Direction: In the listing below, take the stretch from the line containing "Q: How many white chocolates" through the line containing "Number of bottles in the crate: 16", both ends included. Put those lines into a JSON list of strings, one string per line, and leave out any blank lines.

Supplied material:

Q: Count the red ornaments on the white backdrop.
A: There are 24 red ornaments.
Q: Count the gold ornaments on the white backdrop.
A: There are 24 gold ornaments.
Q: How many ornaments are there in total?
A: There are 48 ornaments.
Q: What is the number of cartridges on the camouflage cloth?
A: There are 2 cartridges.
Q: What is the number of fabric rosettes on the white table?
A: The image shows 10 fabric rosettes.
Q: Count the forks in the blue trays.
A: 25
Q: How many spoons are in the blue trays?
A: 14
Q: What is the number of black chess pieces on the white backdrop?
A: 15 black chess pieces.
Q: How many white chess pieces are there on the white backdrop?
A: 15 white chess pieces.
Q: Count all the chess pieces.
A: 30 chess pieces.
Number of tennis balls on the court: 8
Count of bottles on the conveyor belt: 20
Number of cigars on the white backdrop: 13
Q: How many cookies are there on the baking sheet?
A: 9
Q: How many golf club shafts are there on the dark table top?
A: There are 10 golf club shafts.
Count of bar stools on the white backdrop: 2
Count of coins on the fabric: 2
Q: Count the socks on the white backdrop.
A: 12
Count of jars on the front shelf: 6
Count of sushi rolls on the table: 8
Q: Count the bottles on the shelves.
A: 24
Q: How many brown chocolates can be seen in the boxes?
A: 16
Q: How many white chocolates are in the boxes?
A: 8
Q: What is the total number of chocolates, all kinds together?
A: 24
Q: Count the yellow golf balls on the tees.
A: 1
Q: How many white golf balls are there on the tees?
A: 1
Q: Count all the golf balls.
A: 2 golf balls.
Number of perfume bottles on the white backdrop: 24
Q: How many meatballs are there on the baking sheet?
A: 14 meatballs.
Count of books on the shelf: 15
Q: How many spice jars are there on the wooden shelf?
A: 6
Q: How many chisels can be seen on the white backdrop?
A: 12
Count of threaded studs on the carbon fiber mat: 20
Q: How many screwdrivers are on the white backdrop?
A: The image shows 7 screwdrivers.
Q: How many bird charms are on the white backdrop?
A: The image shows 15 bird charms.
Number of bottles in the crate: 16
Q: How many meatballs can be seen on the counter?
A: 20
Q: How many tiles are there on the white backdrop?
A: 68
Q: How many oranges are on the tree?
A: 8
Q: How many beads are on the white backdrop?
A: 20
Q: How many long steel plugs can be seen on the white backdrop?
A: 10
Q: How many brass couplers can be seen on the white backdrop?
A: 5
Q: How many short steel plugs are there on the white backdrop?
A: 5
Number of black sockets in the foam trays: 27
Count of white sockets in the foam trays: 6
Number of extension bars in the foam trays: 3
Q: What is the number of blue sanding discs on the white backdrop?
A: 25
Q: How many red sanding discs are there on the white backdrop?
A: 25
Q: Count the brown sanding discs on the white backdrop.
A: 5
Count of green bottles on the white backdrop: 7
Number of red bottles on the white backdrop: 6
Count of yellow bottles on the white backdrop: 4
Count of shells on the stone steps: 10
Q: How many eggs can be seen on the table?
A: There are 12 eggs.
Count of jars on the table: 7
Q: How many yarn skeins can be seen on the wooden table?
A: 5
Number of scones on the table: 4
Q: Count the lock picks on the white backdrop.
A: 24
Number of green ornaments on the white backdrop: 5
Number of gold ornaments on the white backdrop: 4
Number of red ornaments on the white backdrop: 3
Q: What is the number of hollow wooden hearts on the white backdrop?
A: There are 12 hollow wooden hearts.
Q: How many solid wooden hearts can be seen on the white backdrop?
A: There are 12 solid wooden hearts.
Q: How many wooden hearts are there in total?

Right answer:
[
  "Q: How many white chocolates are in the boxes?",
  "A: 8",
  "Q: What is the total number of chocolates, all kinds together?",
  "A: 24",
  "Q: Count the yellow golf balls on the tees.",
  "A: 1",
  "Q: How many white golf balls are there on the tees?",
  "A: 1",
  "Q: Count all the golf balls.",
  "A: 2 golf balls.",
  "Number of perfume bottles on the white backdrop: 24",
  "Q: How many meatballs are there on the baking sheet?",
  "A: 14 meatballs.",
  "Count of books on the shelf: 15",
  "Q: How many spice jars are there on the wooden shelf?",
  "A: 6",
  "Q: How many chisels can be seen on the white backdrop?",
  "A: 12",
  "Count of threaded studs on the carbon fiber mat: 20",
  "Q: How many screwdrivers are on the white backdrop?",
  "A: The image shows 7 screwdrivers.",
  "Q: How many bird charms are on the white backdrop?",
  "A: The image shows 15 bird charms.",
  "Number of bottles in the crate: 16"
]